Ogni azione contiene un rischio intrinseco e ogni atto, ripetuto costantemente, diventa un rito. Premere l’otturatore, mettere a fuoco, scegliere l’obiettivo da usare, sono tutte azioni rituali per un fotografo, ma la fotografia va ben oltre queste azioni. L’immagine non è solo un’immagine, è anche un documento, un messaggio e il racconto di una realtà”.

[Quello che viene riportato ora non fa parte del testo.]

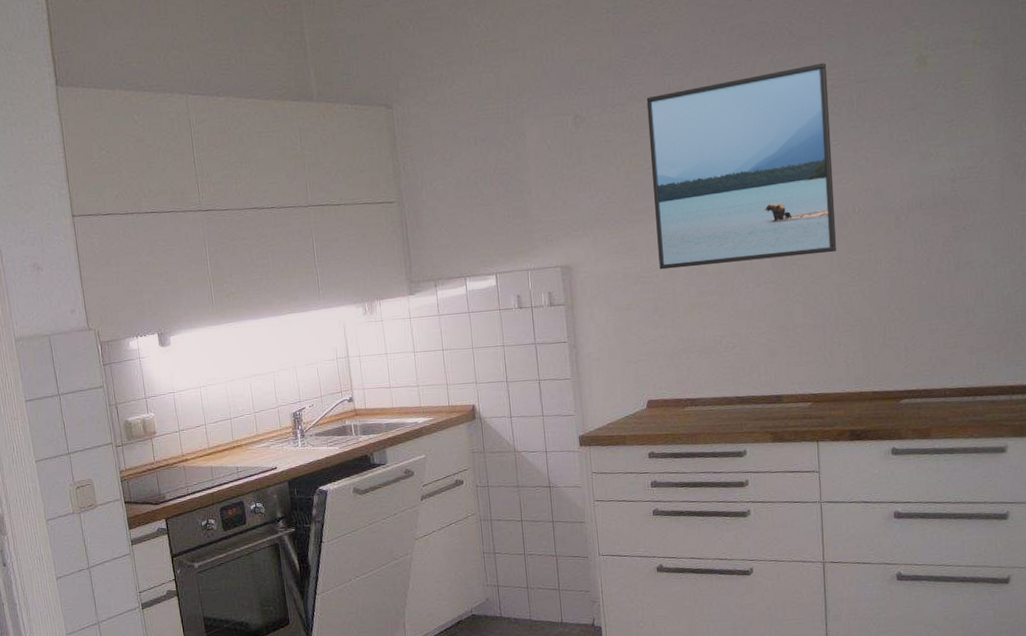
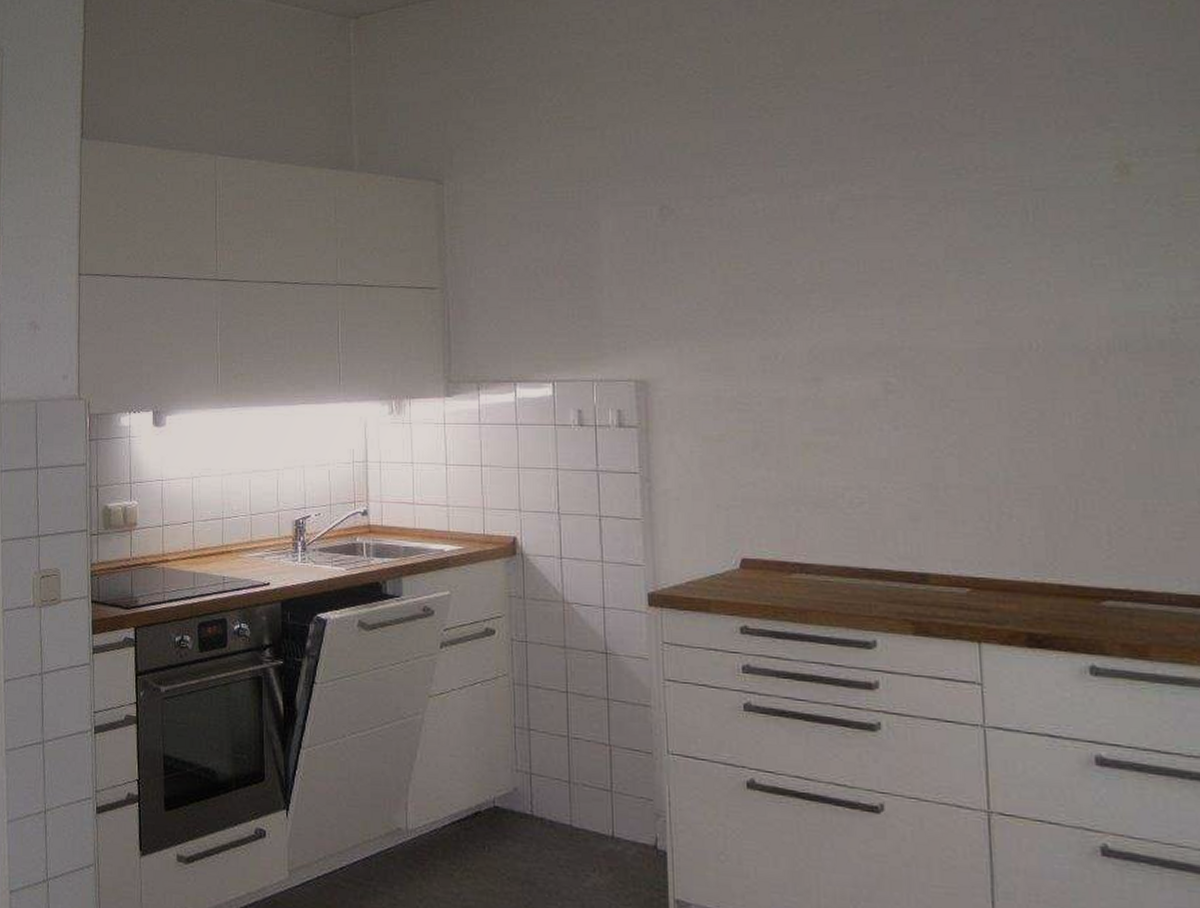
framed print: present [646,62,837,270] -> none [752,164,1007,397]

Questa considerazione è alla base della settima edizione del Lagos photo festival, il primo e unico festival di fotografia della Nigeria, quest’anno dedicato al tema Rituals and performance: inherent risk. “I fotografi che vengono in Africa raccontano spesso storie senza speranza sostenendo di raccontare la verità, ma si può dire molto più di questo”, spiega Azu Nwagbogu, il fondatore del festival.

Tra i lavori esposti quest’anno c’è quello di Kiluanji Kia Henda intitolato Self-portraits as a white man in cui l’artista riflette sul valore dell’arte in quanto documento storico; Jenevieve Aken con il progetto Great expectations in cui si chiede che peso abbia il rito del matrimonio nel corso della vita di una donna africana.

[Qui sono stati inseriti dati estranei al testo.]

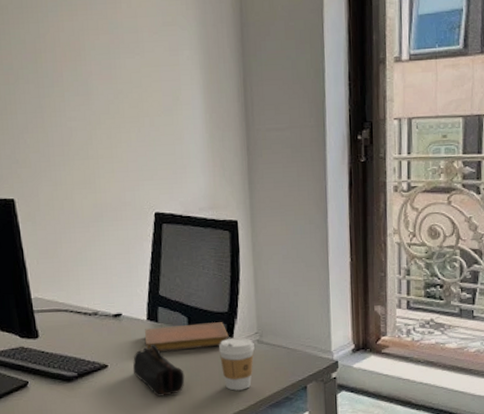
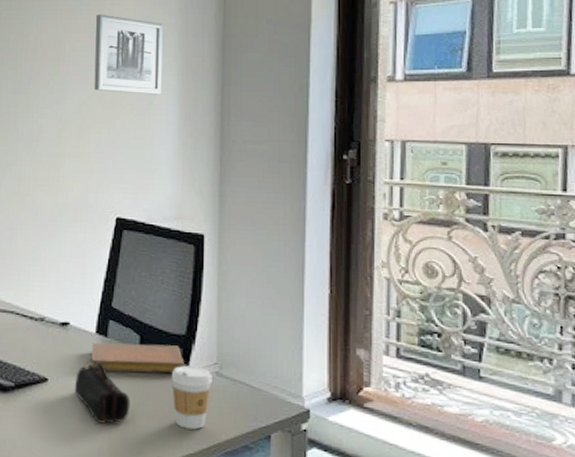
wall art: none [112,8,186,90] -> present [94,14,163,95]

E ancora, The art of survival, in cui Patrick Willocq realizza scenari fantastici per offrire una prospettiva nuova e ottimistica sulla crisi dei migranti e dei profughi.
Fati Abubakar con il suo progetto The face series chiede ai nigeriani che vivono sotto la minaccia dei militanti di Boko haram, di mettersi in posa davanti al suo obiettivo. “Anche questo è un rito, in cui Abubakar torna a ritrarre le stesse persone, in diversi periodi, in un’occasione partecipativa”, spiegano ancora i curatori.

Le mostre dureranno fino al 21 novembre 2016.